In the decade that followed, Christensen turned more frequently to a freer, less controlled approach, in which he often did not predetermine his compositions. Loosely building layers of paint, wiping it across his canvases, sometimes with window-wiper squeegees, he created images such as Sleepy Hollow (1974), which force the eye to find hints of color and elements of structure within a deceptively darkened surface. From the 1980s to the present, Christensen has been unrelenting in his exploration of new techniques as well as in his return in new ways to forms that had held his attention in the past. In New Harmony (1984), the surface treatment includes an underlayer of melded washes, thick pigment wiped across the surface and scratched into with sticks and brush ends, resulting in a work of barely contained energy. Whereas in Mayan Mist (1986) and Love Attic (1986), Christensen’s palette is strong and vibrant reds and yellows, in Triton (1989), the artist used soft, pale colors sprayed onto the canvas to create a misty effect. He returned in this work, and a number of others similar to it, to the loop form, yet here the blurred circle takes on an evanescent quality, making it seem to metamorphize into an etherealized space before us.

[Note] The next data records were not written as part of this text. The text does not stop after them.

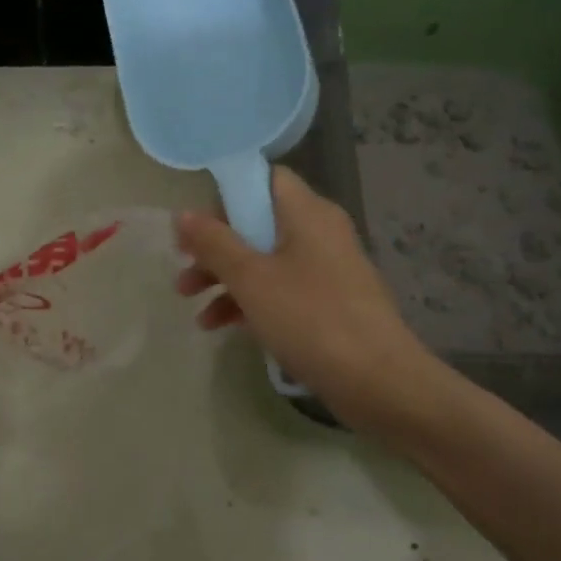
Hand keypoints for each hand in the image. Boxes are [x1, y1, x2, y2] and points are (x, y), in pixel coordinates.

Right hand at [176, 167, 437, 428]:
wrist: (377, 380)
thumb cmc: (310, 318)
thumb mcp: (251, 278)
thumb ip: (214, 243)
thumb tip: (183, 214)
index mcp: (308, 212)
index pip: (265, 179)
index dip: (226, 196)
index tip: (197, 227)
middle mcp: (320, 232)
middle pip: (259, 224)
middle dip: (216, 249)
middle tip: (184, 272)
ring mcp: (328, 270)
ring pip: (266, 261)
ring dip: (227, 280)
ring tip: (194, 311)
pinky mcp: (330, 304)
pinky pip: (283, 290)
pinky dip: (252, 302)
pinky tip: (222, 327)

In paintings from the mid-1990s through the present, Christensen conjoins all of the thematic elements he has developed in his art. In 5 or 6 P.M. (1994) melting orbs of color move through a heightened reddish Mars-like atmosphere, in which shifting lines imply movement, evoking the Pythagorian harmony of the spheres. In Rhymewriter #4 (2003) Christensen reiterates his Conjugate of 1967, but the elongated continuous looping lines of the earlier image have been replaced by electrified, overly charged overlapping lines whose looping energy cannot be followed.

Over the course of a career of over forty years, Dan Christensen has exhibited a consistent willingness to change and grow, a quality that underscores the vitality and variety of the art included in this exhibition.